China, yang sebelumnya menentang intervensi internasional di Myanmar, mendesak semua pihak di negara itu untuk menyelesaikan perbedaan. Beberapa kekuatan regional, termasuk Kamboja, Thailand dan Filipina, mengatakan itu adalah masalah internal.
Di Myanmar, pasukan militer berpatroli di jalan-jalan dan jam malam diberlakukan. Selain itu, militer juga mengumumkan status darurat selama satu tahun.
Suu Kyi mendesak para pendukungnya untuk memprotes kudeta. Dalam sebuah surat yang ditulis untuk persiapan penahanannya yang akan datang, dia mengatakan tindakan militer akan mengembalikan negara di bawah kediktatoran. Militer telah mengumumkan penggantian sejumlah menteri.
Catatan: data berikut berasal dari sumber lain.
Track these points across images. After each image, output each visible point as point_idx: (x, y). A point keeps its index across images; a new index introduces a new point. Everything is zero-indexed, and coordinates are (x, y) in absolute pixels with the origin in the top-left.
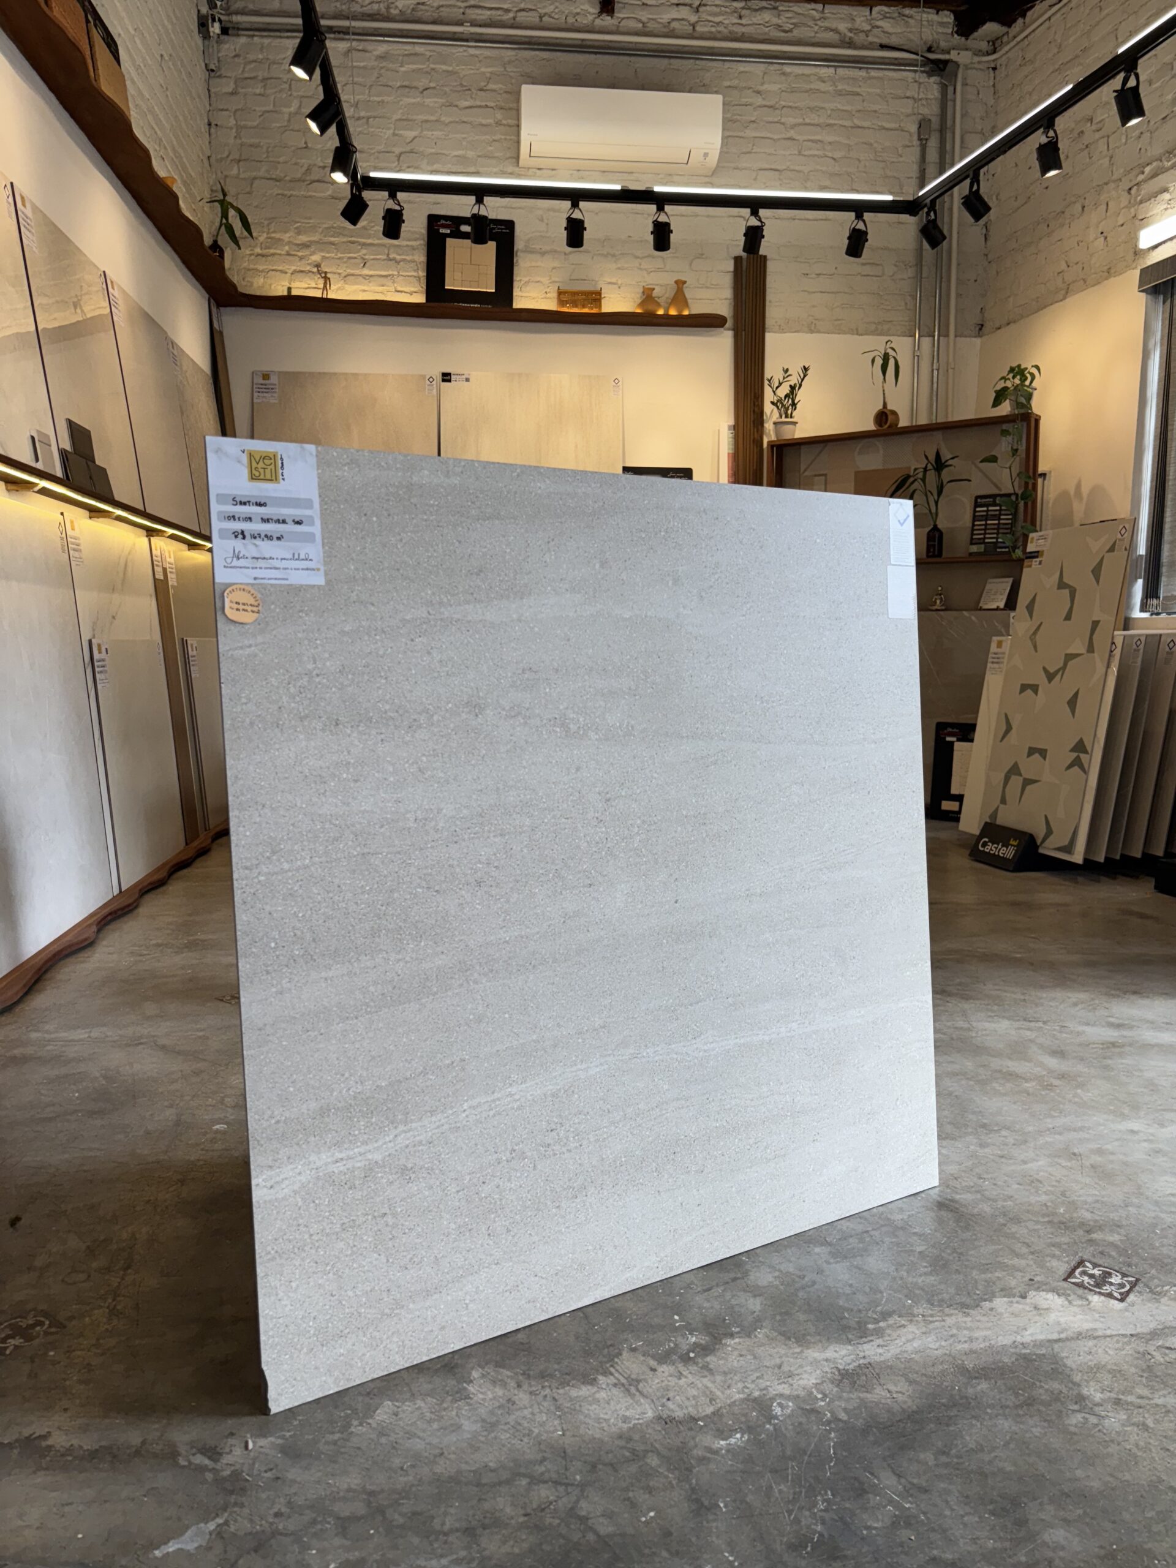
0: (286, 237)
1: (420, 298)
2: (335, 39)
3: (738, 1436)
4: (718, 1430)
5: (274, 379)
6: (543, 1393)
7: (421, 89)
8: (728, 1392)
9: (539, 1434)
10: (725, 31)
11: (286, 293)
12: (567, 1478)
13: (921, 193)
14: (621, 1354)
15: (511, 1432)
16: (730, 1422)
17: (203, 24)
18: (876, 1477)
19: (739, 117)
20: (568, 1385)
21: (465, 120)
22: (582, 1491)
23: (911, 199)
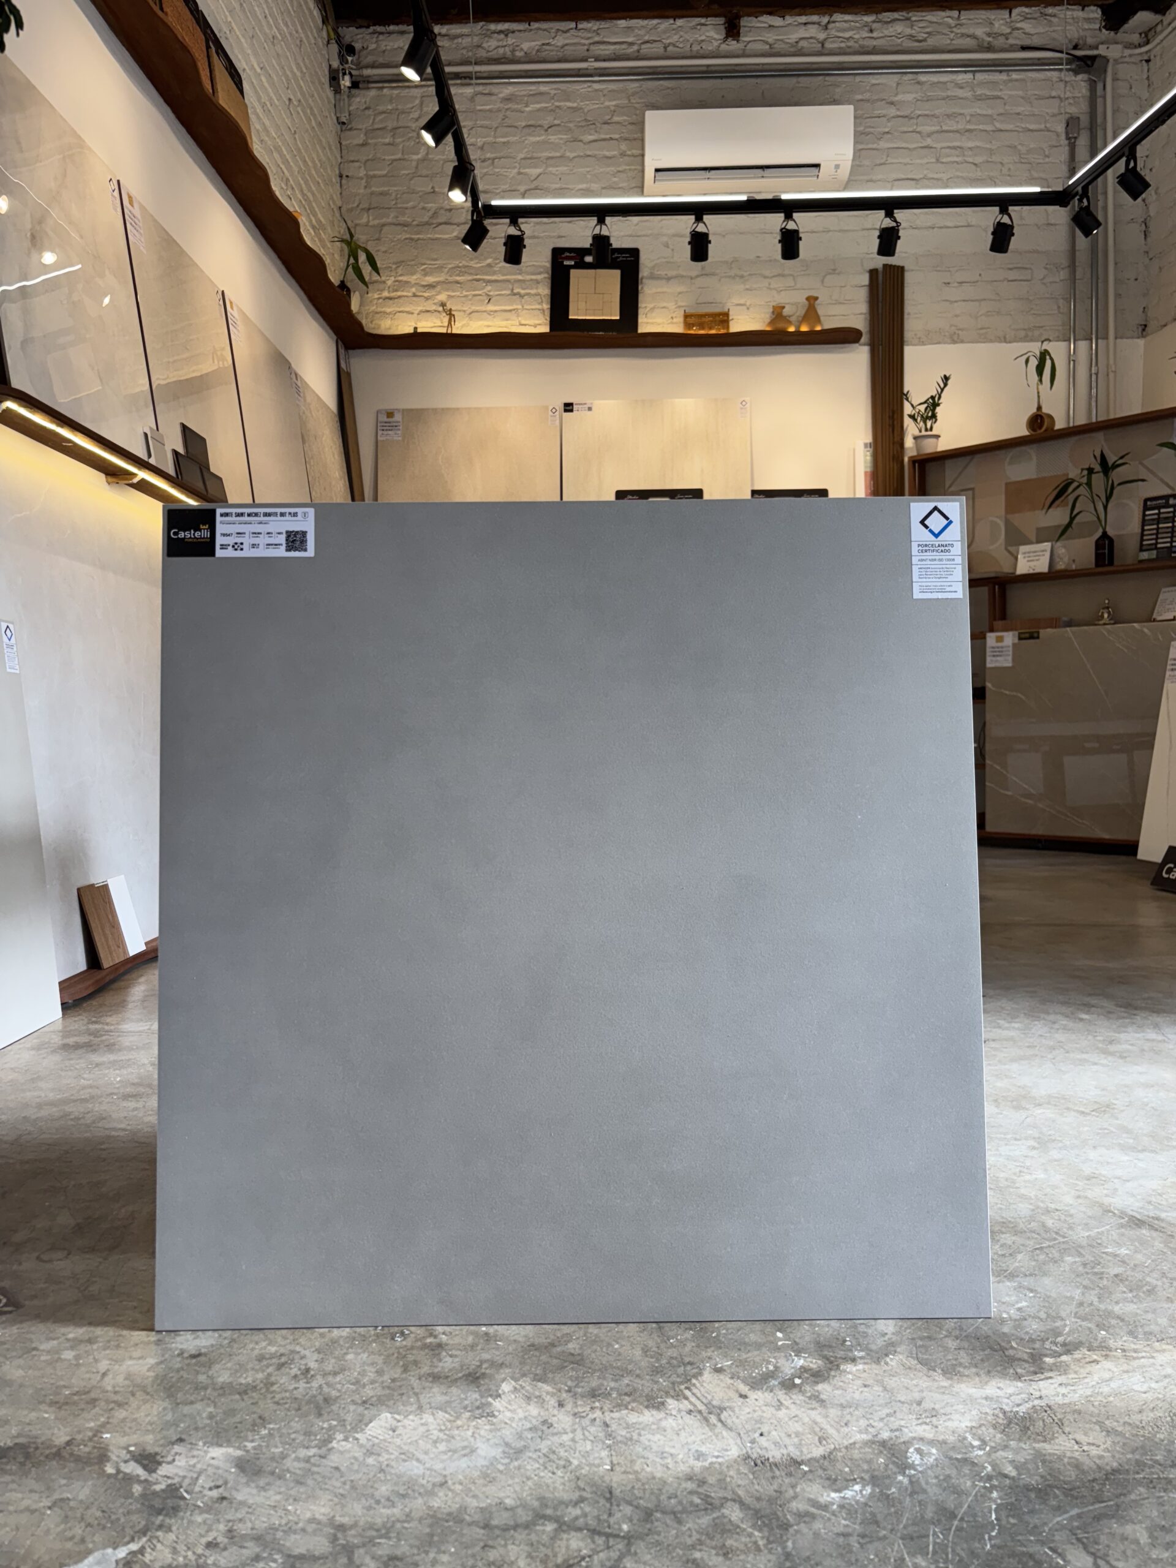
0: (413, 279)
1: (545, 329)
2: (462, 85)
3: (857, 1487)
4: (828, 1479)
5: (398, 417)
6: (592, 1416)
7: (546, 127)
8: (846, 1430)
9: (579, 1467)
10: (856, 45)
11: (412, 331)
12: (609, 1527)
13: (1071, 182)
14: (700, 1374)
15: (541, 1461)
16: (847, 1469)
17: (334, 78)
18: (1060, 1555)
19: (871, 129)
20: (627, 1408)
21: (589, 153)
22: (629, 1544)
23: (1061, 189)
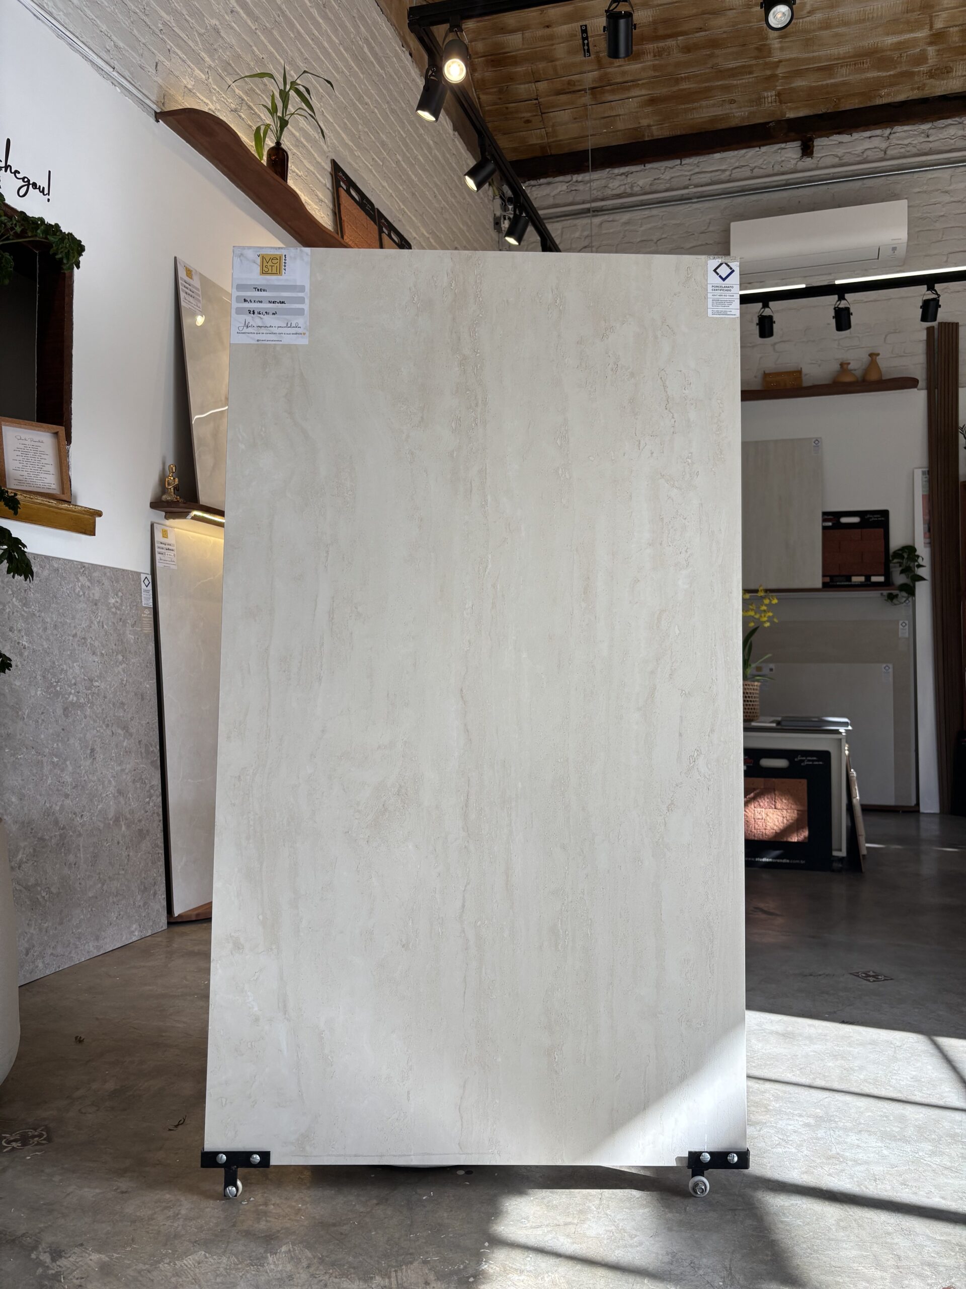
7: (655, 240)
10: (914, 151)
14: (411, 1263)
17: (497, 223)
19: (928, 215)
Di jalan-jalan kota utama Yangon, orang-orang mengatakan bahwa perjuangan keras mereka untuk demokrasi telah hilang.
Myanmar, yang juga dikenal sebagai Burma, diperintah oleh angkatan bersenjata hingga 2011, ketika reformasi demokrasi yang dipimpin oleh Aung San Suu Kyi mengakhiri kekuasaan militer.
Dia menghabiskan hampir 15 tahun dalam tahanan antara 1989 dan 2010. Dia dipuji secara internasional sebagai suar demokrasi dan menerima Hadiah Nobel Perdamaian pada 1991.
Namun, reputasi internasionalnya terpukul setelah tindakan keras militer terhadap sebagian besar minoritas Muslim Rohingya. Mantan pendukung menuduhnya menolak mengutuk militer atau mengakui kekejaman.